Evolution perpétuelle

Mais les obstacles se dressent sur la route du numérique. Les technologies changent à la vitesse de l’éclair, comme les supports de lecture. Les réglementations sont difficiles à suivre et l’annonce que l’abonnement illimité, tel qu’il est pratiqué par les majors d’Internet, serait illégal a encore entamé les ardeurs. "Les évolutions technologiques, les plateformes changent tous les dix mois et nous devons adapter nos applications en permanence. Sans parler du référencement par Apple ou Amazon. Il est difficile d’imposer une marque et d’habituer les gens à aller voir les nouvelles applications de cette marque dans l’App Store ou dans iTunes", raconte le graphiste Albin Quéru, 27 ans, cofondateur de la start-up Quelle histoire. "Les applications et autres propositions de qualité se retrouvent noyées dans une production à la qualité discutable des grands acteurs mondiaux", renchérit Françoise Prêtre, fondatrice du site La Souris qui raconte, qui propose des histoires inédites. "Les tablettes et certains ordinateurs n’ont plus de lecteur CD, il faut pouvoir jouer directement sur le Net", précise Sophie Giraud, directrice d’Hélium, qui sort une nouvelle édition de Tip tap, mon imagier interactif d’Anouck Boisrobert et Louis Rigaud, accompagné d’un site. Nathan a testé les flashcodes pour Comprendre comment ça marche… : la vie connectée, renvoyant à de petits films vidéo de Joël de Rosnay (en partenariat avec la Cité des sciences et de l’industrie de La Villette). L’éditeur a aussi commercialisé la version numérique de Divergente, sur une carte vendue en librairie.

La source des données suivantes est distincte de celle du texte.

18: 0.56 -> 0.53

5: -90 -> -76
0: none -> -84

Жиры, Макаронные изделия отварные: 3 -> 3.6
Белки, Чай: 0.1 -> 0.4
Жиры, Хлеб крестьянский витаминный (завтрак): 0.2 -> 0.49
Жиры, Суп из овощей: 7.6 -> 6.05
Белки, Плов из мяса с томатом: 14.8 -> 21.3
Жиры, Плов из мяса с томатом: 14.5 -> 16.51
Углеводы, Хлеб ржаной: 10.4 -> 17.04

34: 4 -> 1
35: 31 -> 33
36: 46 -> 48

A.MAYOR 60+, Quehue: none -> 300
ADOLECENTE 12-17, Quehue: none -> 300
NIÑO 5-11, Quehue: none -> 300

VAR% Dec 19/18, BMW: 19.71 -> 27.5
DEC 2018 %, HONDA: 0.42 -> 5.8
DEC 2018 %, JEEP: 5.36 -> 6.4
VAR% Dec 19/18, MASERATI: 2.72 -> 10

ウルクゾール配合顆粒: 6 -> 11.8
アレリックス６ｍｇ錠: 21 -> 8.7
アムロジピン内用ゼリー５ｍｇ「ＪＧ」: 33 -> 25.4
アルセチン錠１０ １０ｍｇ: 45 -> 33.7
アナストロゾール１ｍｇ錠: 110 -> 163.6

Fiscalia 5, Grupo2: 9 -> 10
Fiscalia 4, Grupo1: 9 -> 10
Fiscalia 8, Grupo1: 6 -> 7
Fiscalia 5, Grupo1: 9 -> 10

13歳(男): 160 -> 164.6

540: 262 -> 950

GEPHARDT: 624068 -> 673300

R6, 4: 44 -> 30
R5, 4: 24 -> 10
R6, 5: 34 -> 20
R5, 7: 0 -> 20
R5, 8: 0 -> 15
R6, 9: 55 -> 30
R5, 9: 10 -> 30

Mais le modèle économique n’est pas encore trouvé. "Le marché n’est pas mûr. Les gens ne savent pas encore ce qu’est le livre numérique, et par conséquent n’en achètent pas", souligne le consultant Terence Mosca, éditeur de la TotamBox. "Il faut aussi compter avec les habitudes des utilisateurs. Les gens n’aiment pas payer pour le Net et s’attendent à ce que tout soit gratuit", explique Albin Quéru, qui a vendu sa première application sur Napoléon à 5 000 exemplaires depuis 2011 et en a écoulé… 100 000 en téléchargement gratuit.

Innover pour survivre

"Les pure players disparaissent les uns après les autres. On leur demande d’investir dans un marché qu’on est en train de tuer, pronostique Terence Mosca. Il faut être dynamique à la fois dans l’offre et dans le modèle économique." Alors les éditeurs expérimentent. Terence Mosca s’apprête à lancer la TotamBox (des histoires sur abonnement) pour tablettes Kurio, commercialisées par Gulli et Fnac Kids. "Nous jouons notre dernière carte. Nous lançons une campagne de crowdfunding en avril pour sortir à la rentrée une collection d’applications pour smartphones pour les apprentis lecteurs de 6-7 ans, qui fonctionnent comme un jeu, pas chères (0,99 euro ou 1,99 euro), parce que nous sommes partis du principe que les parents passent leur téléphone aux enfants pour les occuper", annonce Claire Gervaise, fondatrice des éditions e-Toiles. Parallèlement, elle lancera en avril un format ePub, Le lapin bricoleur, illustré par Stéphane Kiehl et Michäel Leblond, aidé par le CNL et le SLPJ. "Pour l’instant, les abonnements des bibliothèques me sauvent. Nous sommes en train de refondre notre site et nous changeons de formule. Nous proposerons des abonnements au public parce que le paiement à l’acte ne fonctionne pas", déclare Françoise Prêtre.

Preuve de ces difficultés, Quelle histoire s’est mis à publier des livres papier en 2013. Ce mois-ci, il élargit aussi son offre avec des ebooks tirés des livres papier de son catalogue, moins interactifs que ses applications mais dans un format adapté aux tablettes, vendus 2,99 euros sur l’eBook Store. "Le côté créatif du numérique est génial, mais on n’a pas encore trouvé toutes les clés du business", conclut Albin Quéru.